SAN JOSE, Calif. - Pete Sampras would like a sit-down with longtime American rival Andre Agassi away from the tennis court to discuss Agassi's harsh words about the 14-time Grand Slam champion in his recent autobiography, "Open."
Sampras said Thursday he was surprised and disappointed by Agassi's "shots" at Sampras in the book and would like to meet "man to man" to discuss it.
Sampras hasn't read Agassi's book, in which Agassi acknowledged taking crystal meth, and doesn't plan to. Agassi also talks about evading punishment for a failed drug test and dealing with the insane pressure he felt from his overbearing father and coach.
"He was a big rival," said Sampras, who retired in 2003. "I think it's a reflection that I didn't know Andre all that well in our competitive days. Got to know him a little bit better as we got older, but in (our) mid-20s and times he was there and at times he was a little removed. Little did I know he was getting involved in some bad decisions."
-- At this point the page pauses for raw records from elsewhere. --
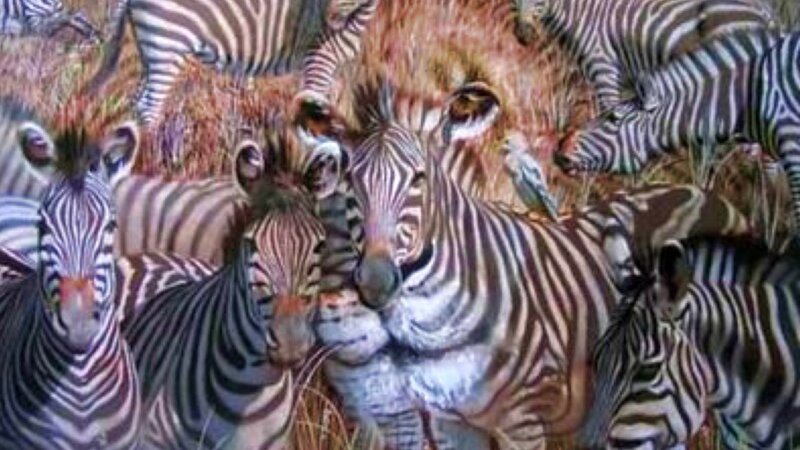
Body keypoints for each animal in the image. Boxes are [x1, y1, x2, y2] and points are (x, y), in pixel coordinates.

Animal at [86, 0, 378, 127]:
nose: (327, 20)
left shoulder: (341, 66)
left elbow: (340, 105)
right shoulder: (319, 59)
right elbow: (314, 106)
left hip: (151, 52)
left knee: (137, 102)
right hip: (168, 44)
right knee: (150, 106)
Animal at [294, 79, 756, 450]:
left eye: (419, 179)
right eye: (352, 180)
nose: (373, 282)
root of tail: (705, 193)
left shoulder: (524, 422)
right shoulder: (452, 423)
Sampras spoke on a conference call organized by the SAP Open, where he is scheduled for a Feb. 8 exhibition match against Spain's Fernando Verdasco. Sampras even expressed amazement at Agassi's timing to make such dramatic revelations about his personal life and problems.
"He had a lot of peaks and valleys, a lot of ups," Sampras said. "Everyone's sort of asking about it and talking about the crystal meth. He decided to bring it out now, which was a little surprising, but Andre always likes to separate himself from the rest, good or bad."
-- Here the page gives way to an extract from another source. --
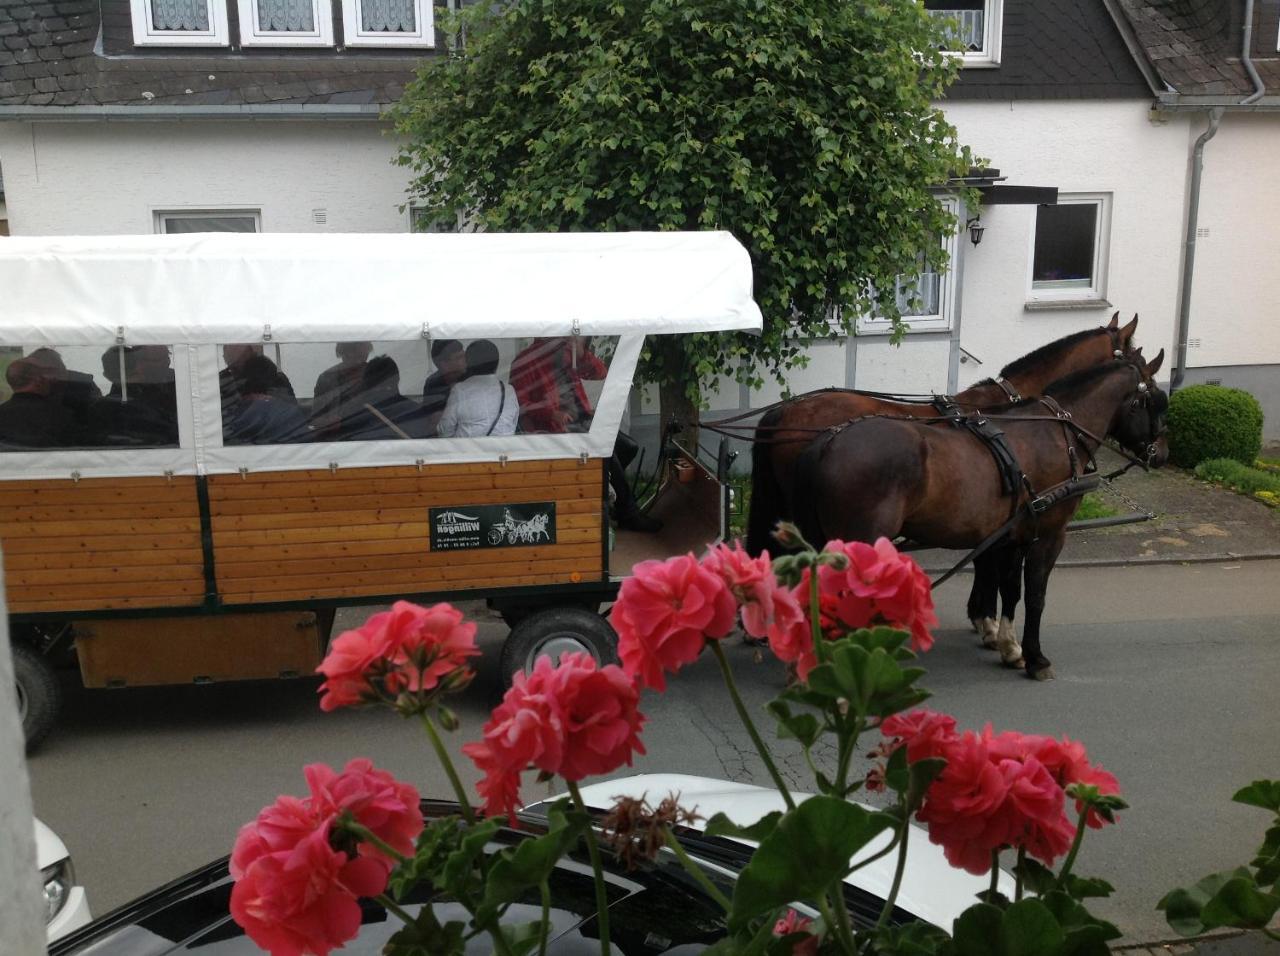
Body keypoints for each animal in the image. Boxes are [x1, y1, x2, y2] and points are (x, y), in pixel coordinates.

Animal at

In the book released last fall, Agassi made references to Sampras being dull with a "lack of inspiration" and said the two couldn't be any more different.
Agassi made a statement that Sampras "sounds more robotic than" a parrot.
"I envy Pete's dullness. I wish I could emulate his spectacular lack of inspiration, and his peculiar lack of need for inspiration," Agassi wrote.
Agassi told of betting coach Brad Gilbert about how much Sampras tipped a parking valet. They asked the valet, who said $1.
"We could not be more different, Pete and I," Agassi wrote.
Sampras won't debate that.
"I got wind of a few things that he said about me, and I was a little surprised and a little disappointed," Sampras said. "I always felt like Andre and I had risen above taking shots at one another. When I did my book, it wasn't my way of settling scores or taking shots."
Agassi also criticized Michael Chang and Boris Becker.
Sampras acknowledged he and Agassi are drastically different people despite their tremendous success on a tennis court and everything they did for the rise of their sport in the U.S.
Agassi said he sometimes hated tennis and going out to practice for hours at a time. He said he sometimes tanked matches, too.
"We were going in two different directions," Sampras said. "I think he was sort of lost and not sure what he wanted, and I knew exactly where I wanted to go. In order to be the best player in the world, tennis has to be your life. It's a sacrifice, and something I was willing to do and it was something he was willing to do at times. But consistently I was willing to sacrifice more than many.
"You can't have it both ways. I did it my way, and I have no regrets when I look back on my career that it was just a big focus for me."